START DATA SHOWN

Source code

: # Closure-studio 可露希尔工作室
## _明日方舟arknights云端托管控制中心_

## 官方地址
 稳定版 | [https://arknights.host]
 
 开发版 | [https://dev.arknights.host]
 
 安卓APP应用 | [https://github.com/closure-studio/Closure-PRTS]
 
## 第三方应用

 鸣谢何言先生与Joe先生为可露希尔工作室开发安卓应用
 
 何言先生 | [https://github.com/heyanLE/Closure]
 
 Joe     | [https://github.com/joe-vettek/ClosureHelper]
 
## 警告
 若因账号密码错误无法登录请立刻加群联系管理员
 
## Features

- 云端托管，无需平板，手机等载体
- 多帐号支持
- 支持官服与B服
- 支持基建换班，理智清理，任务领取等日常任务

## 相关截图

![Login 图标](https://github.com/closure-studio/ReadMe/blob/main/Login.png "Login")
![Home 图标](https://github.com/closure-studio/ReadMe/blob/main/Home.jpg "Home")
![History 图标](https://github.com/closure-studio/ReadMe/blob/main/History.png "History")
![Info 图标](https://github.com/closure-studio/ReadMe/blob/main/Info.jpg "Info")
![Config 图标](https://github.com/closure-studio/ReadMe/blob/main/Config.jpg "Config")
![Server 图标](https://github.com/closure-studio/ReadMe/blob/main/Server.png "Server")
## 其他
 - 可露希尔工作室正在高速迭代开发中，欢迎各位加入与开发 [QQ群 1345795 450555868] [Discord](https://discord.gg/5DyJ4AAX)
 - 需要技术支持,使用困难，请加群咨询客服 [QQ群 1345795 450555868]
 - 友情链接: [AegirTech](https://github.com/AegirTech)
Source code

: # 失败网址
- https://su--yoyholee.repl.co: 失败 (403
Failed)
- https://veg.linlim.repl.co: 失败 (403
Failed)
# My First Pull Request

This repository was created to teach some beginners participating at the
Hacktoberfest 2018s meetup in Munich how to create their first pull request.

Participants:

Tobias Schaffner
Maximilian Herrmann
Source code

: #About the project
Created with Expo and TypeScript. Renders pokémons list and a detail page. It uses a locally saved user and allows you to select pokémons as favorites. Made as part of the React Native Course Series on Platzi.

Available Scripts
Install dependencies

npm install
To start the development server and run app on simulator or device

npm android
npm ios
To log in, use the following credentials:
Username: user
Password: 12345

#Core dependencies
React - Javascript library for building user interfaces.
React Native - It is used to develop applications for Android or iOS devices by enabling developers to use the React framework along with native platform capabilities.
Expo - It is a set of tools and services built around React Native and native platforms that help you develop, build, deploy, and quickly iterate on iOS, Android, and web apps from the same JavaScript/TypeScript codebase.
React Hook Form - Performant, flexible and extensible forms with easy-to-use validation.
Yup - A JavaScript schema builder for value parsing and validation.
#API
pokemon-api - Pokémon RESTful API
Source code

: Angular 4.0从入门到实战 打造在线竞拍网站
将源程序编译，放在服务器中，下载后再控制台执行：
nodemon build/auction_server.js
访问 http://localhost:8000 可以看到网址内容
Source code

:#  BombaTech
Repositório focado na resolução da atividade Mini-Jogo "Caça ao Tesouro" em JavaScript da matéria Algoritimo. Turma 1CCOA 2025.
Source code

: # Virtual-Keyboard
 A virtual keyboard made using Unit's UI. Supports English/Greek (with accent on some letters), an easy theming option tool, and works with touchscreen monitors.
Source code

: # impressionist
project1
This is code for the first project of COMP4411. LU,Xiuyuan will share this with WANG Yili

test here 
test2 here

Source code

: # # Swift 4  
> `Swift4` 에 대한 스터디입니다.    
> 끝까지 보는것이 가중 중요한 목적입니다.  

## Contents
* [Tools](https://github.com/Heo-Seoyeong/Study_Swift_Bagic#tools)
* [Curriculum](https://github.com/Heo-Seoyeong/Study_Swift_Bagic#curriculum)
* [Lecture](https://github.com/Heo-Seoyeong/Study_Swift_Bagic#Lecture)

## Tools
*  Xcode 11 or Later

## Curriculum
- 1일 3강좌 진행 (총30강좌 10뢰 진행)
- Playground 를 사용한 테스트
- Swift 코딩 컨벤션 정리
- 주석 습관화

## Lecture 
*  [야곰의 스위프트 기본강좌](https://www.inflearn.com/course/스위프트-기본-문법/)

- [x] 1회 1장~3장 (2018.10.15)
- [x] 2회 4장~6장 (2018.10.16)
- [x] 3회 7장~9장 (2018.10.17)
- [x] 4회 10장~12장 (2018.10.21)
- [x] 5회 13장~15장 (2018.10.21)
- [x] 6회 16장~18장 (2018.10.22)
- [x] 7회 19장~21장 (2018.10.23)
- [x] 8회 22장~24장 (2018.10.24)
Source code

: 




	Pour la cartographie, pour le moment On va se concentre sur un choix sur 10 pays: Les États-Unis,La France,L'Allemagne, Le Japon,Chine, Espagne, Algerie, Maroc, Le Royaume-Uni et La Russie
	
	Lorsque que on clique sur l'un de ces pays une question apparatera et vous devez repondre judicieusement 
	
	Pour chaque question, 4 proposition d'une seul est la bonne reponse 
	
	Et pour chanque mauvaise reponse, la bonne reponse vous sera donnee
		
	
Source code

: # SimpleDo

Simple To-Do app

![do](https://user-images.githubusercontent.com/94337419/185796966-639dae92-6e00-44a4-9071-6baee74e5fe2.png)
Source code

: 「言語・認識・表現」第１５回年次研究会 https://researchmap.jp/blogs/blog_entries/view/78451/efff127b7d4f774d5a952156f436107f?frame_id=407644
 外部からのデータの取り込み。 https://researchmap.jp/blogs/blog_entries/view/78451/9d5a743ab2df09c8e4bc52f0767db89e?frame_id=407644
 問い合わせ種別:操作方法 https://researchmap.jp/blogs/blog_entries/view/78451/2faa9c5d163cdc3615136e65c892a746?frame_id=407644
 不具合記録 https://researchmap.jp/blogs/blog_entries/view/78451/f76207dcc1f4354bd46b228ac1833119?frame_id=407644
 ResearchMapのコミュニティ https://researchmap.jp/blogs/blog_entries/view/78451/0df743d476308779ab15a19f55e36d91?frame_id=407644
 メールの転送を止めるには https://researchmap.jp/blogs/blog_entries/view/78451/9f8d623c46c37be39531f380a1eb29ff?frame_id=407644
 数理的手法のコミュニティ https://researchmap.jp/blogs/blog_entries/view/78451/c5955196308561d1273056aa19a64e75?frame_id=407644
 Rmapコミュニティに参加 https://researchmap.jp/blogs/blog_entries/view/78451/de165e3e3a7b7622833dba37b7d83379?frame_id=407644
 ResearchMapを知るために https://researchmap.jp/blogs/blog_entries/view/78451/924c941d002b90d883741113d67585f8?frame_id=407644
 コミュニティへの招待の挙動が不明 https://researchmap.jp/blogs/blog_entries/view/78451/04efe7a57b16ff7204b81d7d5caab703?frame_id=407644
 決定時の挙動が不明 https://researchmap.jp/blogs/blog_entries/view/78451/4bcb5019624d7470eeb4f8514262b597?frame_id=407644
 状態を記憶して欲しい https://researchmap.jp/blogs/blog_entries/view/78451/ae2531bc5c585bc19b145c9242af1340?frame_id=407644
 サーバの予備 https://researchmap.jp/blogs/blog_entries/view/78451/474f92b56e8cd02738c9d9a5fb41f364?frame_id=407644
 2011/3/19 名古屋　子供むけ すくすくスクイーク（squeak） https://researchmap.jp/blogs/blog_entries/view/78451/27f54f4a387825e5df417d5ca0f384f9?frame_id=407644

END DATA SHOWN

### WORK TO BE COMPLETED
Restate the data above exactly, keeping each word as it stands.

### ANSWER FOR THE TASK
Source code

: # Closure-studio 可露希尔工作室
## _明日方舟arknights云端托管控制中心_

## 官方地址
 稳定版 | [https://arknights.host]
 
 开发版 | [https://dev.arknights.host]
 
 安卓APP应用 | [https://github.com/closure-studio/Closure-PRTS]
 
## 第三方应用

 鸣谢何言先生与Joe先生为可露希尔工作室开发安卓应用
 
 何言先生 | [https://github.com/heyanLE/Closure]
 
 Joe     | [https://github.com/joe-vettek/ClosureHelper]
 
## 警告
 若因账号密码错误无法登录请立刻加群联系管理员
 
## Features

- 云端托管，无需平板，手机等载体
- 多帐号支持
- 支持官服与B服
- 支持基建换班，理智清理，任务领取等日常任务

## 相关截图

![Login 图标](https://github.com/closure-studio/ReadMe/blob/main/Login.png "Login")
![Home 图标](https://github.com/closure-studio/ReadMe/blob/main/Home.jpg "Home")
![History 图标](https://github.com/closure-studio/ReadMe/blob/main/History.png "History")
![Info 图标](https://github.com/closure-studio/ReadMe/blob/main/Info.jpg "Info")
![Config 图标](https://github.com/closure-studio/ReadMe/blob/main/Config.jpg "Config")
![Server 图标](https://github.com/closure-studio/ReadMe/blob/main/Server.png "Server")
## 其他
 - 可露希尔工作室正在高速迭代开发中，欢迎各位加入与开发 [QQ群 1345795 450555868] [Discord](https://discord.gg/5DyJ4AAX)
 - 需要技术支持,使用困难，请加群咨询客服 [QQ群 1345795 450555868]
 - 友情链接: [AegirTech](https://github.com/AegirTech)
Source code

: # 失败网址
- https://su--yoyholee.repl.co: 失败 (403
Failed)
- https://veg.linlim.repl.co: 失败 (403
Failed)
# My First Pull Request

This repository was created to teach some beginners participating at the
Hacktoberfest 2018s meetup in Munich how to create their first pull request.

Participants:

Tobias Schaffner
Maximilian Herrmann
Source code

: #About the project
Created with Expo and TypeScript. Renders pokémons list and a detail page. It uses a locally saved user and allows you to select pokémons as favorites. Made as part of the React Native Course Series on Platzi.

Available Scripts
Install dependencies

npm install
To start the development server and run app on simulator or device

npm android
npm ios
To log in, use the following credentials:
Username: user
Password: 12345

#Core dependencies
React - Javascript library for building user interfaces.
React Native - It is used to develop applications for Android or iOS devices by enabling developers to use the React framework along with native platform capabilities.
Expo - It is a set of tools and services built around React Native and native platforms that help you develop, build, deploy, and quickly iterate on iOS, Android, and web apps from the same JavaScript/TypeScript codebase.
React Hook Form - Performant, flexible and extensible forms with easy-to-use validation.
Yup - A JavaScript schema builder for value parsing and validation.
#API
pokemon-api - Pokémon RESTful API
Source code

: Angular 4.0从入门到实战 打造在线竞拍网站
将源程序编译，放在服务器中，下载后再控制台执行：
nodemon build/auction_server.js
访问 http://localhost:8000 可以看到网址内容
Source code

:#  BombaTech
Repositório focado na resolução da atividade Mini-Jogo "Caça ao Tesouro" em JavaScript da matéria Algoritimo. Turma 1CCOA 2025.
Source code

: # Virtual-Keyboard
 A virtual keyboard made using Unit's UI. Supports English/Greek (with accent on some letters), an easy theming option tool, and works with touchscreen monitors.
Source code

: # impressionist
project1
This is code for the first project of COMP4411. LU,Xiuyuan will share this with WANG Yili

test here 
test2 here

Source code

: # # Swift 4  
> `Swift4` 에 대한 스터디입니다.    
> 끝까지 보는것이 가중 중요한 목적입니다.  

## Contents
* [Tools](https://github.com/Heo-Seoyeong/Study_Swift_Bagic#tools)
* [Curriculum](https://github.com/Heo-Seoyeong/Study_Swift_Bagic#curriculum)
* [Lecture](https://github.com/Heo-Seoyeong/Study_Swift_Bagic#Lecture)

## Tools
*  Xcode 11 or Later

## Curriculum
- 1일 3강좌 진행 (총30강좌 10뢰 진행)
- Playground 를 사용한 테스트
- Swift 코딩 컨벤션 정리
- 주석 습관화

## Lecture 
*  [야곰의 스위프트 기본강좌](https://www.inflearn.com/course/스위프트-기본-문법/)

- [x] 1회 1장~3장 (2018.10.15)
- [x] 2회 4장~6장 (2018.10.16)
- [x] 3회 7장~9장 (2018.10.17)
- [x] 4회 10장~12장 (2018.10.21)
- [x] 5회 13장~15장 (2018.10.21)
- [x] 6회 16장~18장 (2018.10.22)
- [x] 7회 19장~21장 (2018.10.23)
- [x] 8회 22장~24장 (2018.10.24)
Source code

: 




	Pour la cartographie, pour le moment On va se concentre sur un choix sur 10 pays: Les États-Unis,La France,L'Allemagne, Le Japon,Chine, Espagne, Algerie, Maroc, Le Royaume-Uni et La Russie
	
	Lorsque que on clique sur l'un de ces pays une question apparatera et vous devez repondre judicieusement 
	
	Pour chaque question, 4 proposition d'une seul est la bonne reponse 
	
	Et pour chanque mauvaise reponse, la bonne reponse vous sera donnee
		
	
Source code

: # SimpleDo

Simple To-Do app

![do](https://user-images.githubusercontent.com/94337419/185796966-639dae92-6e00-44a4-9071-6baee74e5fe2.png)
Source code

: 「言語・認識・表現」第１５回年次研究会 https://researchmap.jp/blogs/blog_entries/view/78451/efff127b7d4f774d5a952156f436107f?frame_id=407644
 外部からのデータの取り込み。 https://researchmap.jp/blogs/blog_entries/view/78451/9d5a743ab2df09c8e4bc52f0767db89e?frame_id=407644
 問い合わせ種別:操作方法 https://researchmap.jp/blogs/blog_entries/view/78451/2faa9c5d163cdc3615136e65c892a746?frame_id=407644
 不具合記録 https://researchmap.jp/blogs/blog_entries/view/78451/f76207dcc1f4354bd46b228ac1833119?frame_id=407644
 ResearchMapのコミュニティ https://researchmap.jp/blogs/blog_entries/view/78451/0df743d476308779ab15a19f55e36d91?frame_id=407644
 メールの転送を止めるには https://researchmap.jp/blogs/blog_entries/view/78451/9f8d623c46c37be39531f380a1eb29ff?frame_id=407644
 数理的手法のコミュニティ https://researchmap.jp/blogs/blog_entries/view/78451/c5955196308561d1273056aa19a64e75?frame_id=407644
 Rmapコミュニティに参加 https://researchmap.jp/blogs/blog_entries/view/78451/de165e3e3a7b7622833dba37b7d83379?frame_id=407644
 ResearchMapを知るために https://researchmap.jp/blogs/blog_entries/view/78451/924c941d002b90d883741113d67585f8?frame_id=407644
 コミュニティへの招待の挙動が不明 https://researchmap.jp/blogs/blog_entries/view/78451/04efe7a57b16ff7204b81d7d5caab703?frame_id=407644
 決定時の挙動が不明 https://researchmap.jp/blogs/blog_entries/view/78451/4bcb5019624d7470eeb4f8514262b597?frame_id=407644
 状態を記憶して欲しい https://researchmap.jp/blogs/blog_entries/view/78451/ae2531bc5c585bc19b145c9242af1340?frame_id=407644
 サーバの予備 https://researchmap.jp/blogs/blog_entries/view/78451/474f92b56e8cd02738c9d9a5fb41f364?frame_id=407644
 2011/3/19 名古屋　子供むけ すくすくスクイーク（squeak） https://researchmap.jp/blogs/blog_entries/view/78451/27f54f4a387825e5df417d5ca0f384f9?frame_id=407644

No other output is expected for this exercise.